Regaining a sense of agency
When we repeatedly go through difficult or overwhelming experiences, one of the first things we can lose touch with is the feeling that we are the author of our own lives. We might feel like we’re just reacting to what’s happening to us, or like we’re stuck within a negative pattern that we didn’t choose. This can leave us feeling small, believing that we are powerless, or even like we’re watching our lives happen without any ability to change things in a meaningful way. To me, it’s one of the tragic things about trauma, because it disconnects us from one of the things we need most: our agency. Agency is our sense of control, choice, and power over our own bodies, thoughts, and actions.
There are many reasons that our agency might fade into the background (mostly to do with survival and self-protection), but it is never fully gone. Therapy can be a place to rediscover agency and begin to feel a greater sense of empowerment. This has a way of helping us feel more “adult” in a sense—knowing (and really believing) that we have a voice, we have power, we have choice—these can help us face conflicts, fears, or potentially disempowering experiences with a greater sense of what we need.

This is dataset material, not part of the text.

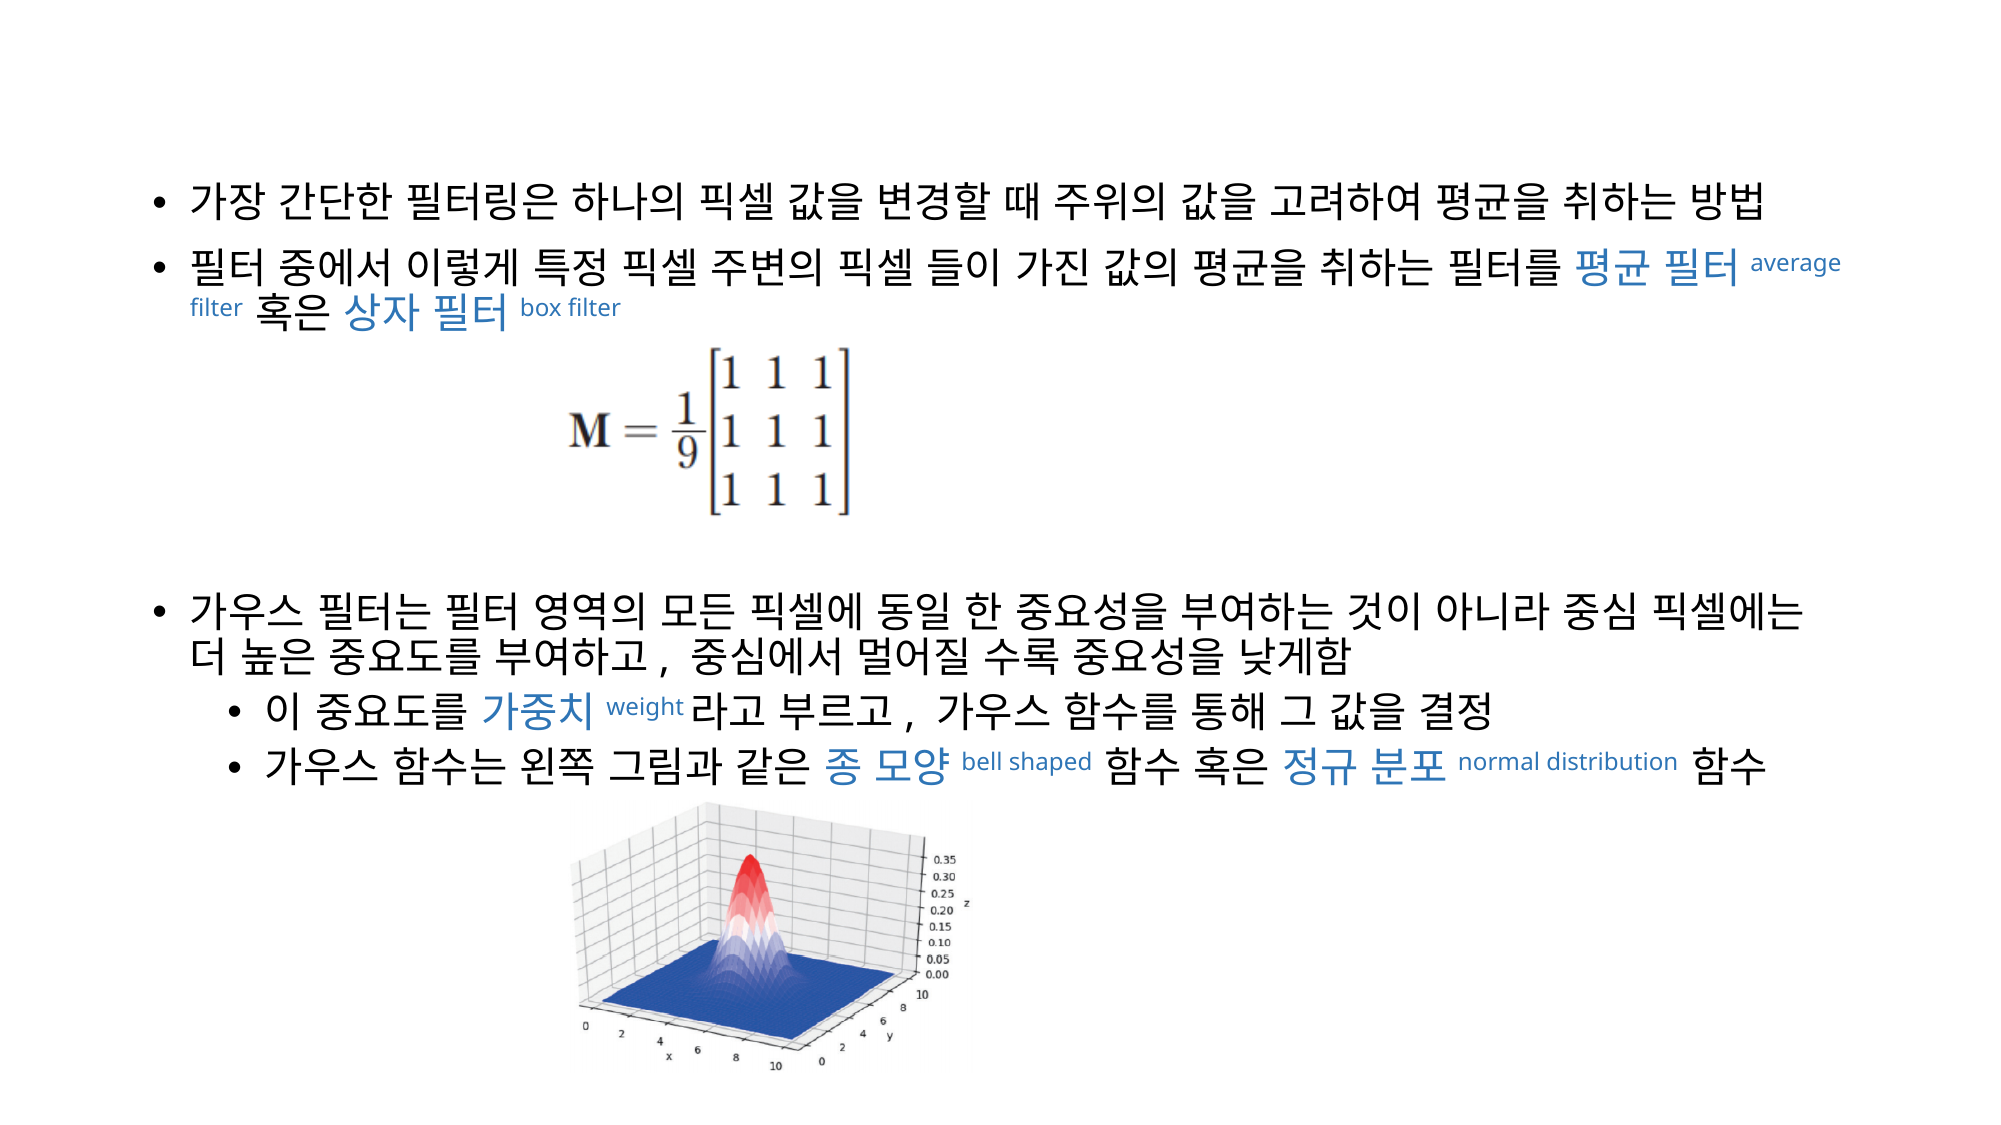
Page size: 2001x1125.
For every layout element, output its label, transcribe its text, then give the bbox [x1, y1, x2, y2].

picture [559, 787, 978, 1075]
list 가장 간단한 필터링은 하나의 픽셀 값을 변경할 때 주위의 값을 고려하여 평균을 취하는 방법 필터 중에서 이렇게 특정 픽셀 주변의 픽셀 들이 가진 값의 평균을 취하는 필터를 평균 필터average filter 혹은 상자 필터box filter 가우스 필터는 필터 영역의 모든 픽셀에 동일 한 중요성을 부여하는 것이 아니라 중심 픽셀에는 더 높은 중요도를 부여하고, 중심에서 멀어질 수록 중요성을 낮게함 이 중요도를 가중치weight라고 부르고, 가우스 함수를 통해 그 값을 결정 가우스 함수는 왼쪽 그림과 같은 종 모양bell shaped 함수 혹은 정규 분포normal distribution 함수 [137, 174, 1863, 1007]
picture [559, 335, 887, 530]
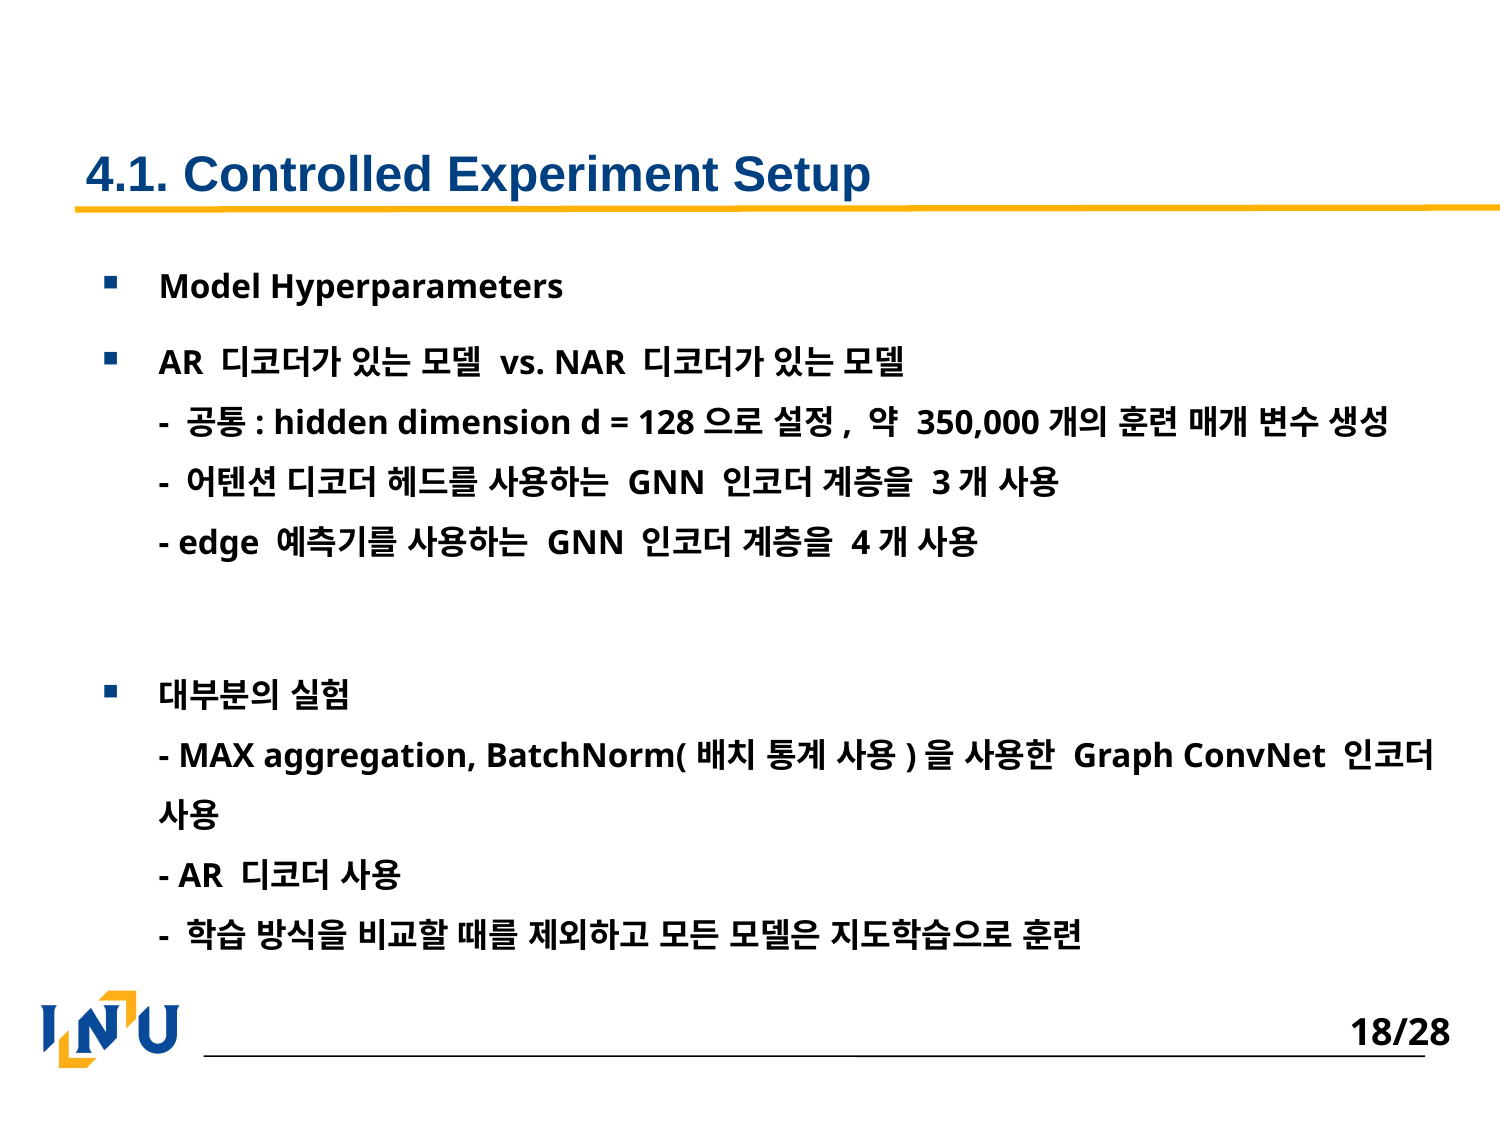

One of the ways that this happens is (to reference the previous section) through the relationship with the therapist. In my view, a good therapist has the client’s best interests at heart, and this includes wanting clients to experience greater agency in their lives and in the therapy room itself. A safe therapeutic relationship will deeply respect a client’s autonomy and gradually support the client in rediscovering their own autonomy, strength, and power. An attuned therapist can help their clients notice and identify areas where they are feeling diminished agency, explore what is going on internally and externally that makes it feel that way, and help the client find their way back to what is reasonably within their control and/or what things they can pay attention to that may help them express and utilize their agency more freely and easily.
It is sometimes surprising to clients how many of the challenges they are currently facing stem from a temporarily diminished sense of agency. It is a joy for me to witness people rediscover agency not just as an idea, but as something that they can tap into as a tool for recovery.